For the past 2 weeks I have had unusual extreme discomfort in my upper abdomen that I have never experienced before.  “Whoever believes in me, as the Scripture has said, streams of living water will flow from within him”  John 7:38 (NIV)  I thought it related to my diet.  Perhaps I was drinking too much caffeine via my many teas and one cup of coffee and it was giving me an ulcer or acid reflux.  I went to bed each night with very uncomfortable, almost painful gurgling in my upper intestinal tract, moving, pressuring, bubbling.  Rolaids did help it to settle down a bit and allow me to fall asleep.  This serious discomfort, as I mentioned, has gone on about two weeks.

This afternoon on a prayer walk the very uncomfortable almost painful pressure in my upper belly started again.  I couldn’t stop it.  The Lord said quite clearly, “You are afraid to talk with Me, I want to talk with you.”  That is exactly true.  I had been suppressing hearing the voice of the Lord within because, I will be honest, I’ve been doubting some of the things I believe He told me about my life.  I can’t equate myself with the greats in the Bible.  But I do relate to David who received a promise and found himself hiding in a cave, the opposite condition from his promise.  Or Joseph who also received a promise and found himself in the opposite condition in a prison.  So I thought, no more voices!  I will just not listen!  Maybe I’m not hearing my heavenly Father after all!  Yet the Bible says His Spirit lives in me, within my very being and person through faith in the Messiah, and Jesus said I should know and recognize His voice.  But forget all that, I’d rather pretend He doesn’t talk to me and just shut out that voice in my belly!

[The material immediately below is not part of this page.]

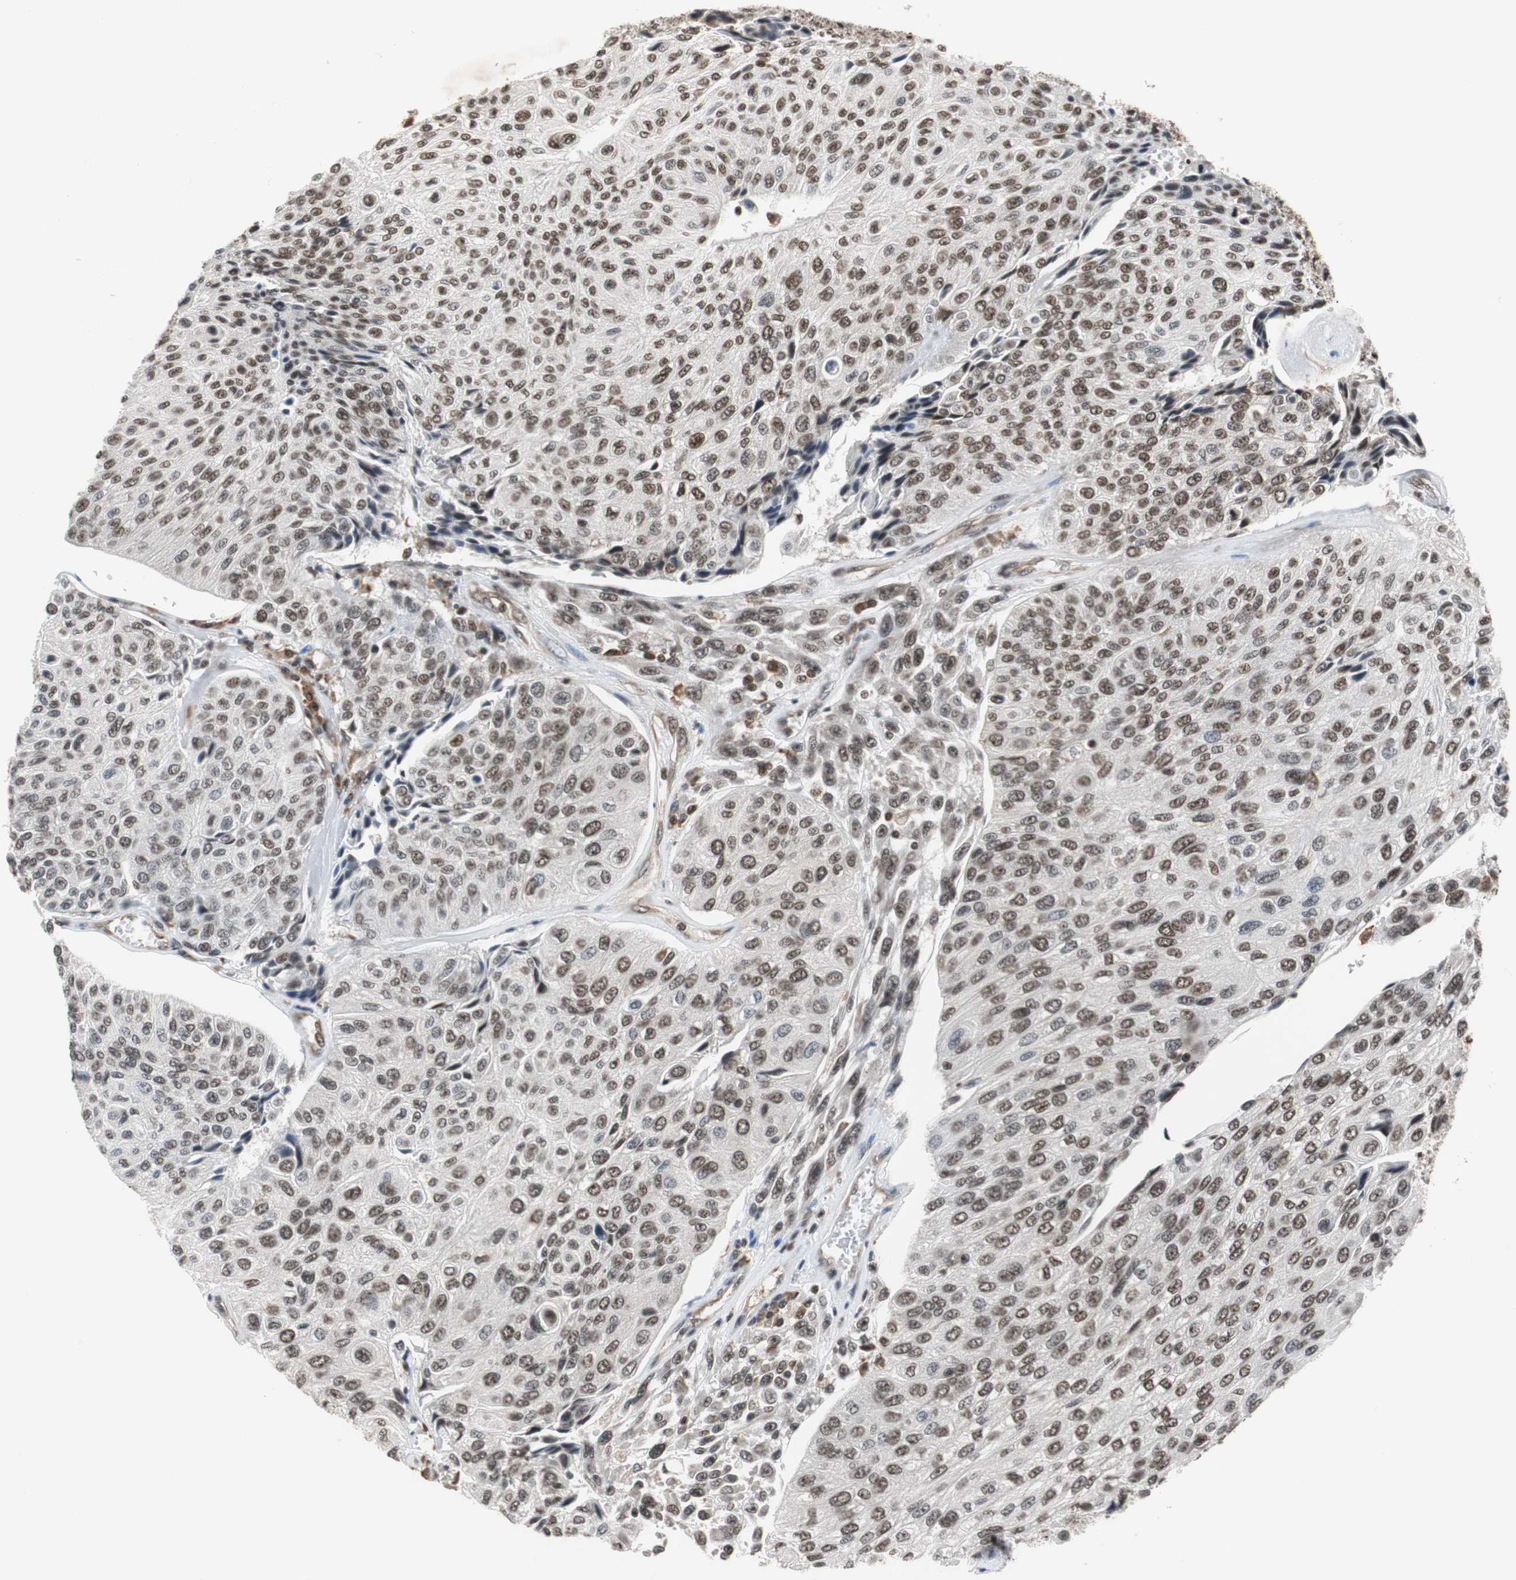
{"staining": {"intensity": "moderate", "quantity": ">75%", "location": "nuclear"}, "tissue": "urothelial cancer", "cell_type": "Tumor cells", "image_type": "cancer", "snomed": [{"axis": "morphology", "description": "Urothelial carcinoma, High grade"}, {"axis": "topography", "description": "Urinary bladder"}], "caption": "Protein expression analysis of human urothelial cancer reveals moderate nuclear expression in approximately >75% of tumor cells.", "gene": "REST", "patient": {"sex": "male", "age": 66}}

So on the walk I capitulated.  And He talked, not a lot, but indeed clearly.  And boy did my belly gurgle and gurgle like a pipe that was getting unclogged by a benevolent plumber.  What He shared was for me personally and, as is His way, so kind but also an “upward call” in line with what a Father would share who seeks spiritually mature children and not instantly gratified, worldly children.

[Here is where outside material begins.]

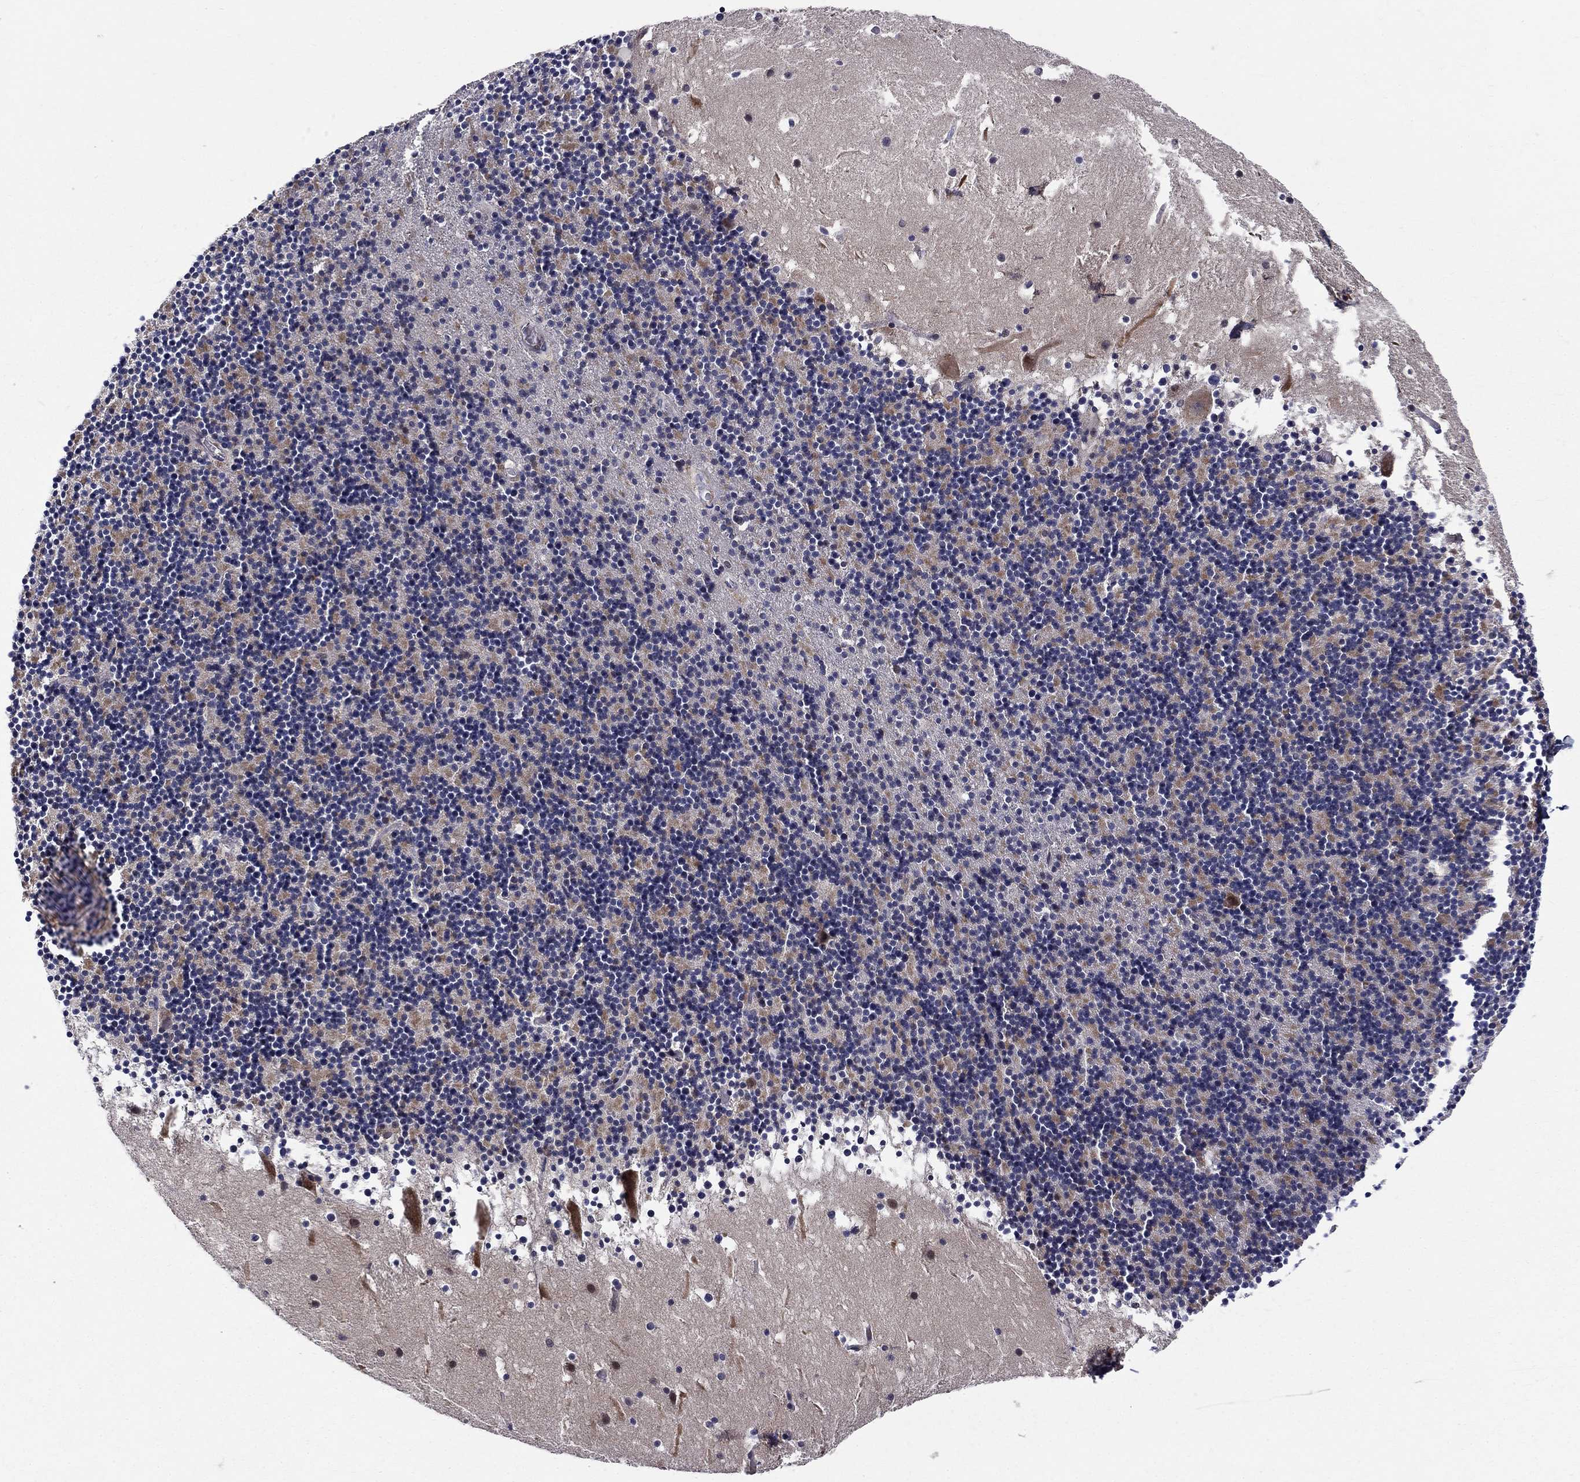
{"staining": {"intensity": "negative", "quantity": "none", "location": "none"}, "tissue": "cerebellum", "cell_type": "Cells in granular layer", "image_type": "normal", "snomed": [{"axis": "morphology", "description": "Normal tissue, NOS"}, {"axis": "topography", "description": "Cerebellum"}], "caption": "The photomicrograph reveals no significant positivity in cells in granular layer of cerebellum.", "gene": "WDR19", "patient": {"sex": "male", "age": 37}}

So this evening, as I am writing this, all the discomfort from the last two weeks in my upper abdomen has absolutely disappeared.  Not from a change in diet, but from a change in heart.  This evening in my kitchen He wanted to speak some more, I resisted, and the uncomfortable bubbling and contortions in my belly started again.  So I bowed my head, yielded my spirit and ears to Him, and He spoke.  I realized how silly is the cryptic language most Christians, including myself, seek.  Signs via  dreams or numbers flashing on a clock or unusual wildlife behavior or little snippets of phrases.  Yes, the Lord uses all of that to speak to us and confirm.  But “the Lord would speak to Moses face to face, as a man speaks with his friend.”  Exodus 33:11 (NIV)

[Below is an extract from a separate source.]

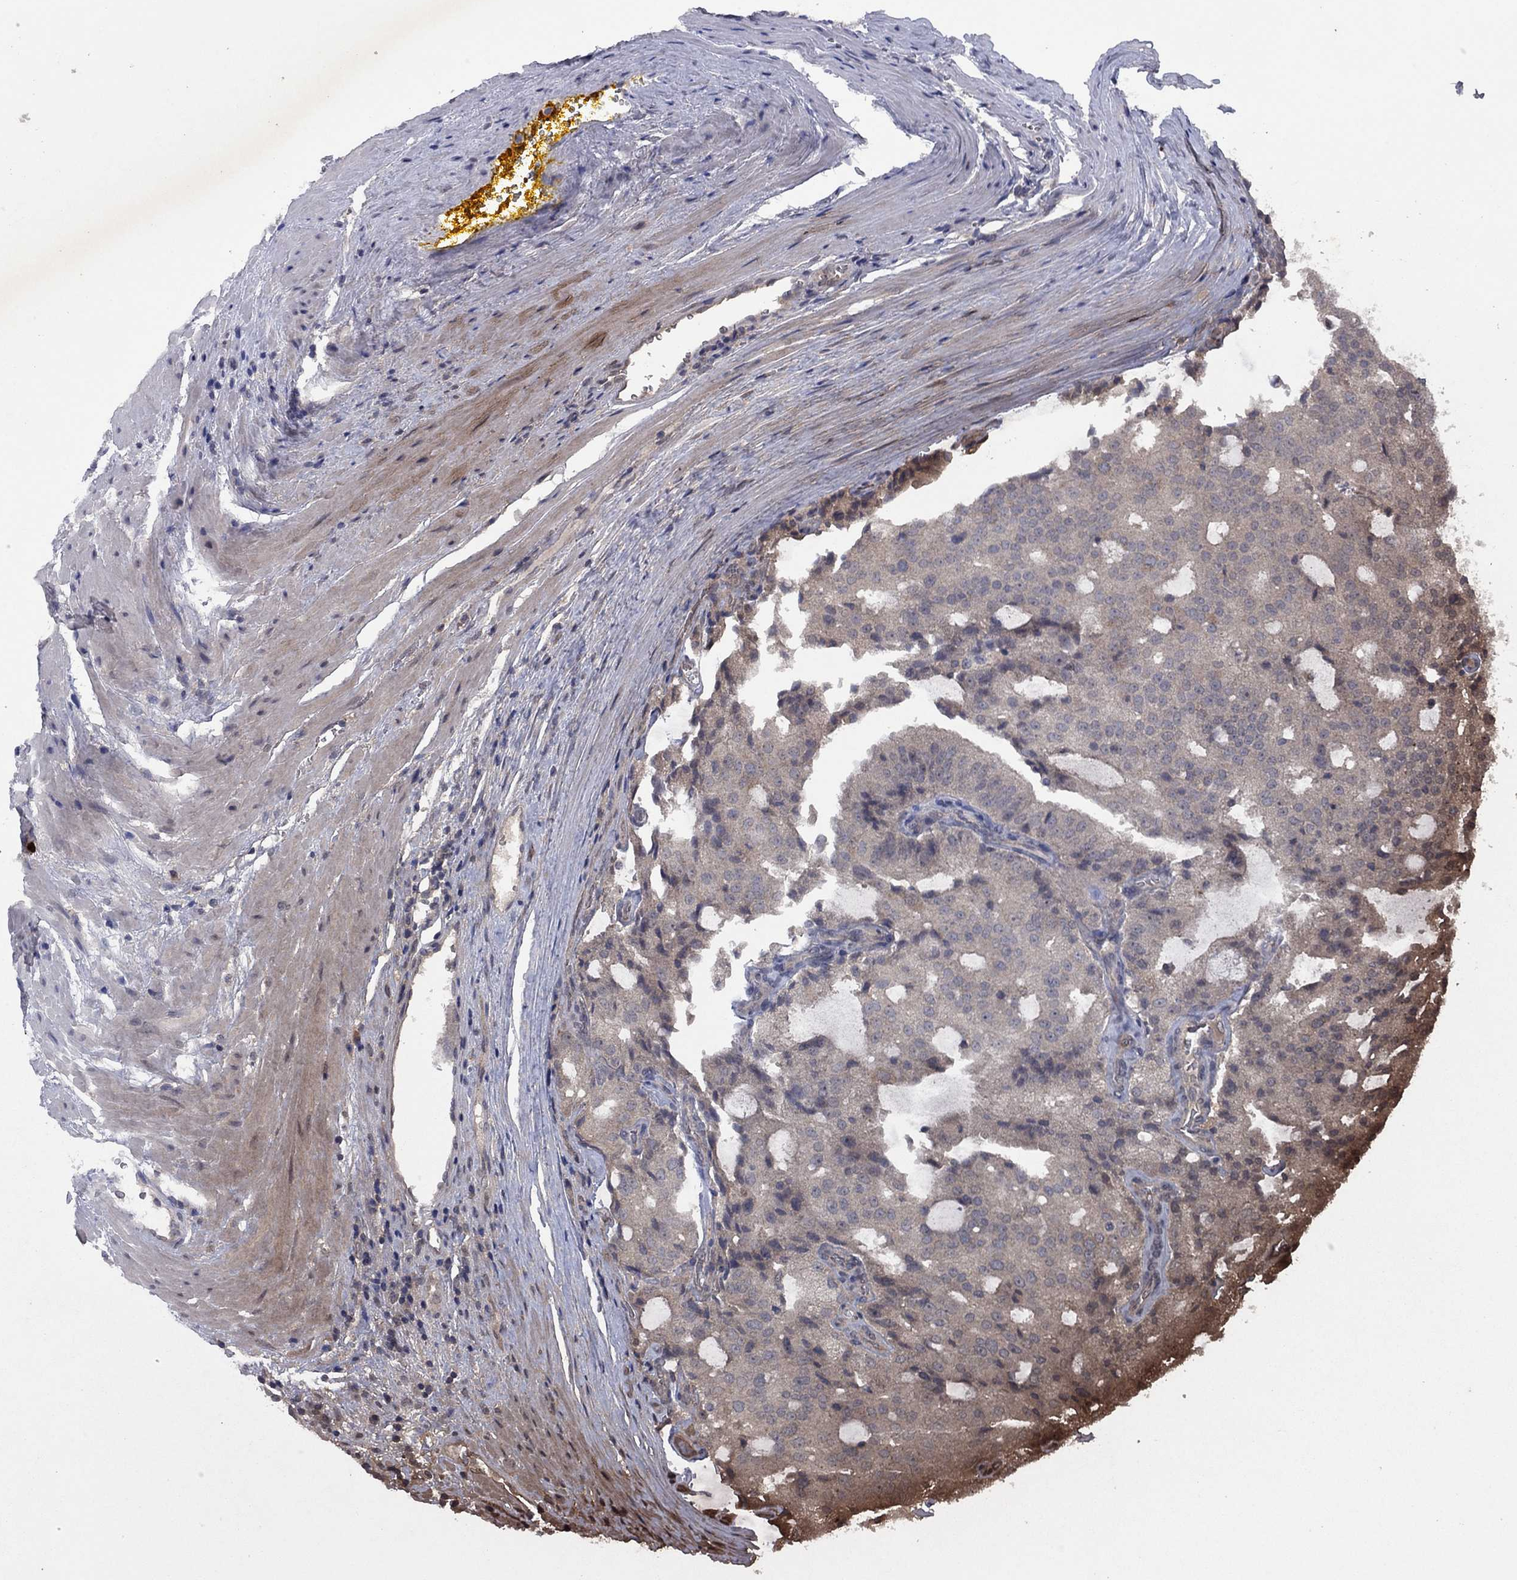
{"staining": {"intensity": "negative", "quantity": "none", "location": "none"}, "tissue": "prostate cancer", "cell_type": "Tumor cells", "image_type": "cancer", "snomed": [{"axis": "morphology", "description": "Adenocarcinoma, NOS"}, {"axis": "topography", "description": "Prostate and seminal vesicle, NOS"}, {"axis": "topography", "description": "Prostate"}], "caption": "Prostate cancer stained for a protein using immunohistochemistry (IHC) displays no positivity tumor cells.", "gene": "MEA1", "patient": {"sex": "male", "age": 67}}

I know I am to post this tonight otherwise I suspect I will not be able to sleep until I do.  And I don’t want to toss and turn with gurgling that feels like an ulcer so I will obey.  The Lord doesn’t want His children to talk only in dreams and signs with Him.  He is beckoning those who want to talk face to face, in sentences, in very clear words spoken by Him within and non-obtuse visions given by Him.  I suspect now that I yield my ears to Him and stop doubting what I have heard in the past, that the very uncomfortable and almost painful gurgling in my belly will not return.  And that His desire, that others hear full sentences like Moses did, will be accomplished.